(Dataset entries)
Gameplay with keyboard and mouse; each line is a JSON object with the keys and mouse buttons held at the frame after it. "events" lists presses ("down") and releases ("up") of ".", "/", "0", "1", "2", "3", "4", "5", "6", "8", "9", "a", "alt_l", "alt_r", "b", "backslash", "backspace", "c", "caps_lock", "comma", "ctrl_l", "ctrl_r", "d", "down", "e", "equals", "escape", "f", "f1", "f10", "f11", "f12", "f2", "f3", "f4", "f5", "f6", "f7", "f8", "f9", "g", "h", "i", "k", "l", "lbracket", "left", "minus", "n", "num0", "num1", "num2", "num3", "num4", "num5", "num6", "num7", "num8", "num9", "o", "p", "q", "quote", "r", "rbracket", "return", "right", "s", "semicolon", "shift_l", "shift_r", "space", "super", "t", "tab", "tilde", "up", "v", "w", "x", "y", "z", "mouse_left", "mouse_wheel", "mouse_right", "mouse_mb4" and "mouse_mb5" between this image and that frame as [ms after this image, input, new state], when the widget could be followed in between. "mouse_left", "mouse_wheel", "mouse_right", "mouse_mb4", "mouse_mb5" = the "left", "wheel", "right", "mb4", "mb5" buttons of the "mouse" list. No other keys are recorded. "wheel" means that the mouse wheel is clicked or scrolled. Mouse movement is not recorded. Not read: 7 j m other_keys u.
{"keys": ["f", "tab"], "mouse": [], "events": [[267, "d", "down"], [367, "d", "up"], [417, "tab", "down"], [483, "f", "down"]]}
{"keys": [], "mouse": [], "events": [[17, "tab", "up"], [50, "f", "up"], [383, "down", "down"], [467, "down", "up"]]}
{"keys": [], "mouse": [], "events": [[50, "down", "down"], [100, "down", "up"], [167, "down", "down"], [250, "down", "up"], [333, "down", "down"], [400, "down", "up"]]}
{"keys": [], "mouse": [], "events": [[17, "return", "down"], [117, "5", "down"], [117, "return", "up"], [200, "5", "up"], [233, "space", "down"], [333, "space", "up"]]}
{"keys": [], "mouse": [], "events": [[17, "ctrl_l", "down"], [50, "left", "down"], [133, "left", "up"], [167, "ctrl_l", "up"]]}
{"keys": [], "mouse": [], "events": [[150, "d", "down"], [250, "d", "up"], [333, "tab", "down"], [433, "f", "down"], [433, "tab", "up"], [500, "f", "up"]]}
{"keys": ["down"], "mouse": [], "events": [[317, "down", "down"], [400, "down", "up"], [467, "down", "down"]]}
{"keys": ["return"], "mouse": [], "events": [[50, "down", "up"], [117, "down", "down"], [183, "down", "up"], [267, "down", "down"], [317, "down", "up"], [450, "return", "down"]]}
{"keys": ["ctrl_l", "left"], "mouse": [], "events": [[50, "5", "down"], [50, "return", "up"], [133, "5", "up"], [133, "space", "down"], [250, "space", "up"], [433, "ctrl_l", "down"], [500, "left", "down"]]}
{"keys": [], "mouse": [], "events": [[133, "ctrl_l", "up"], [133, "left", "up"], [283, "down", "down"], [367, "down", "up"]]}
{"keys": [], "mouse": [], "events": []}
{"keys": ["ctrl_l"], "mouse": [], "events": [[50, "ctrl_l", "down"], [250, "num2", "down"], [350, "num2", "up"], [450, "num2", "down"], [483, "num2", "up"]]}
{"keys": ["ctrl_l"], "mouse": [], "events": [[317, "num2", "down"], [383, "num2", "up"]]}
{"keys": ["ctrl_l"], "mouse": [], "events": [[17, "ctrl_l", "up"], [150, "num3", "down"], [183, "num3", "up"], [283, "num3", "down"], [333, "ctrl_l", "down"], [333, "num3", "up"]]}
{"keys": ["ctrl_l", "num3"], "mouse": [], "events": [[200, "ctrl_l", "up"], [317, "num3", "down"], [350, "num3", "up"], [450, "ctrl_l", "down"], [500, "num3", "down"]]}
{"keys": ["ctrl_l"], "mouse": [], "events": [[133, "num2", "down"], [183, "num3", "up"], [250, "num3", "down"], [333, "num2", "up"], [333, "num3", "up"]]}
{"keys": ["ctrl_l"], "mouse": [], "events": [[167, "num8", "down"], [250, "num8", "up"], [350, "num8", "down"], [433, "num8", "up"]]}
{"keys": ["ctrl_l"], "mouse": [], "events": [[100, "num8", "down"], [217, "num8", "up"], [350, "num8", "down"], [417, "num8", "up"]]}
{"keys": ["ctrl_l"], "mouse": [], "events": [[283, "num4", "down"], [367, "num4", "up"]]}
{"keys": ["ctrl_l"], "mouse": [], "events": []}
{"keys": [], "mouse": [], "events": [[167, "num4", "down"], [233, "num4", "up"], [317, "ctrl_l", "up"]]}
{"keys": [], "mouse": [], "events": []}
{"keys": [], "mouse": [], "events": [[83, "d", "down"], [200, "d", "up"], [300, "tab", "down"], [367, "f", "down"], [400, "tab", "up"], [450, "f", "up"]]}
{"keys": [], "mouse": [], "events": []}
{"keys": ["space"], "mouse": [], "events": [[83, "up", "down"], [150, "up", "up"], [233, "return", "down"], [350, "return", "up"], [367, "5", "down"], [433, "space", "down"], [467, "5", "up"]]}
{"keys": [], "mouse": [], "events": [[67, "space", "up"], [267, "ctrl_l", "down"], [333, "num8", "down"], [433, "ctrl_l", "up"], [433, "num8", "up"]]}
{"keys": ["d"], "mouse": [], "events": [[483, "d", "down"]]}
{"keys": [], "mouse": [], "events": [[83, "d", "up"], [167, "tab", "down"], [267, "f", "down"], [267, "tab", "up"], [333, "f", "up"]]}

WHAT YOU SHOULD DO: The records above should all be quoted exactly, please.

RESULT OF THE TASK:
Gameplay with keyboard and mouse; each line is a JSON object with the keys and mouse buttons held at the frame after it. "events" lists presses ("down") and releases ("up") of ".", "/", "0", "1", "2", "3", "4", "5", "6", "8", "9", "a", "alt_l", "alt_r", "b", "backslash", "backspace", "c", "caps_lock", "comma", "ctrl_l", "ctrl_r", "d", "down", "e", "equals", "escape", "f", "f1", "f10", "f11", "f12", "f2", "f3", "f4", "f5", "f6", "f7", "f8", "f9", "g", "h", "i", "k", "l", "lbracket", "left", "minus", "n", "num0", "num1", "num2", "num3", "num4", "num5", "num6", "num7", "num8", "num9", "o", "p", "q", "quote", "r", "rbracket", "return", "right", "s", "semicolon", "shift_l", "shift_r", "space", "super", "t", "tab", "tilde", "up", "v", "w", "x", "y", "z", "mouse_left", "mouse_wheel", "mouse_right", "mouse_mb4" and "mouse_mb5" between this image and that frame as [ms after this image, input, new state], when the widget could be followed in between. "mouse_left", "mouse_wheel", "mouse_right", "mouse_mb4", "mouse_mb5" = the "left", "wheel", "right", "mb4", "mb5" buttons of the "mouse" list. No other keys are recorded. "wheel" means that the mouse wheel is clicked or scrolled. Mouse movement is not recorded. Not read: 7 j m other_keys u.
{"keys": ["f", "tab"], "mouse": [], "events": [[267, "d", "down"], [367, "d", "up"], [417, "tab", "down"], [483, "f", "down"]]}
{"keys": [], "mouse": [], "events": [[17, "tab", "up"], [50, "f", "up"], [383, "down", "down"], [467, "down", "up"]]}
{"keys": [], "mouse": [], "events": [[50, "down", "down"], [100, "down", "up"], [167, "down", "down"], [250, "down", "up"], [333, "down", "down"], [400, "down", "up"]]}
{"keys": [], "mouse": [], "events": [[17, "return", "down"], [117, "5", "down"], [117, "return", "up"], [200, "5", "up"], [233, "space", "down"], [333, "space", "up"]]}
{"keys": [], "mouse": [], "events": [[17, "ctrl_l", "down"], [50, "left", "down"], [133, "left", "up"], [167, "ctrl_l", "up"]]}
{"keys": [], "mouse": [], "events": [[150, "d", "down"], [250, "d", "up"], [333, "tab", "down"], [433, "f", "down"], [433, "tab", "up"], [500, "f", "up"]]}
{"keys": ["down"], "mouse": [], "events": [[317, "down", "down"], [400, "down", "up"], [467, "down", "down"]]}
{"keys": ["return"], "mouse": [], "events": [[50, "down", "up"], [117, "down", "down"], [183, "down", "up"], [267, "down", "down"], [317, "down", "up"], [450, "return", "down"]]}
{"keys": ["ctrl_l", "left"], "mouse": [], "events": [[50, "5", "down"], [50, "return", "up"], [133, "5", "up"], [133, "space", "down"], [250, "space", "up"], [433, "ctrl_l", "down"], [500, "left", "down"]]}
{"keys": [], "mouse": [], "events": [[133, "ctrl_l", "up"], [133, "left", "up"], [283, "down", "down"], [367, "down", "up"]]}
{"keys": [], "mouse": [], "events": []}
{"keys": ["ctrl_l"], "mouse": [], "events": [[50, "ctrl_l", "down"], [250, "num2", "down"], [350, "num2", "up"], [450, "num2", "down"], [483, "num2", "up"]]}
{"keys": ["ctrl_l"], "mouse": [], "events": [[317, "num2", "down"], [383, "num2", "up"]]}
{"keys": ["ctrl_l"], "mouse": [], "events": [[17, "ctrl_l", "up"], [150, "num3", "down"], [183, "num3", "up"], [283, "num3", "down"], [333, "ctrl_l", "down"], [333, "num3", "up"]]}
{"keys": ["ctrl_l", "num3"], "mouse": [], "events": [[200, "ctrl_l", "up"], [317, "num3", "down"], [350, "num3", "up"], [450, "ctrl_l", "down"], [500, "num3", "down"]]}
{"keys": ["ctrl_l"], "mouse": [], "events": [[133, "num2", "down"], [183, "num3", "up"], [250, "num3", "down"], [333, "num2", "up"], [333, "num3", "up"]]}
{"keys": ["ctrl_l"], "mouse": [], "events": [[167, "num8", "down"], [250, "num8", "up"], [350, "num8", "down"], [433, "num8", "up"]]}
{"keys": ["ctrl_l"], "mouse": [], "events": [[100, "num8", "down"], [217, "num8", "up"], [350, "num8", "down"], [417, "num8", "up"]]}
{"keys": ["ctrl_l"], "mouse": [], "events": [[283, "num4", "down"], [367, "num4", "up"]]}
{"keys": ["ctrl_l"], "mouse": [], "events": []}
{"keys": [], "mouse": [], "events": [[167, "num4", "down"], [233, "num4", "up"], [317, "ctrl_l", "up"]]}
{"keys": [], "mouse": [], "events": []}
{"keys": [], "mouse": [], "events": [[83, "d", "down"], [200, "d", "up"], [300, "tab", "down"], [367, "f", "down"], [400, "tab", "up"], [450, "f", "up"]]}
{"keys": [], "mouse": [], "events": []}
{"keys": ["space"], "mouse": [], "events": [[83, "up", "down"], [150, "up", "up"], [233, "return", "down"], [350, "return", "up"], [367, "5", "down"], [433, "space", "down"], [467, "5", "up"]]}
{"keys": [], "mouse": [], "events": [[67, "space", "up"], [267, "ctrl_l", "down"], [333, "num8", "down"], [433, "ctrl_l", "up"], [433, "num8", "up"]]}
{"keys": ["d"], "mouse": [], "events": [[483, "d", "down"]]}
{"keys": [], "mouse": [], "events": [[83, "d", "up"], [167, "tab", "down"], [267, "f", "down"], [267, "tab", "up"], [333, "f", "up"]]}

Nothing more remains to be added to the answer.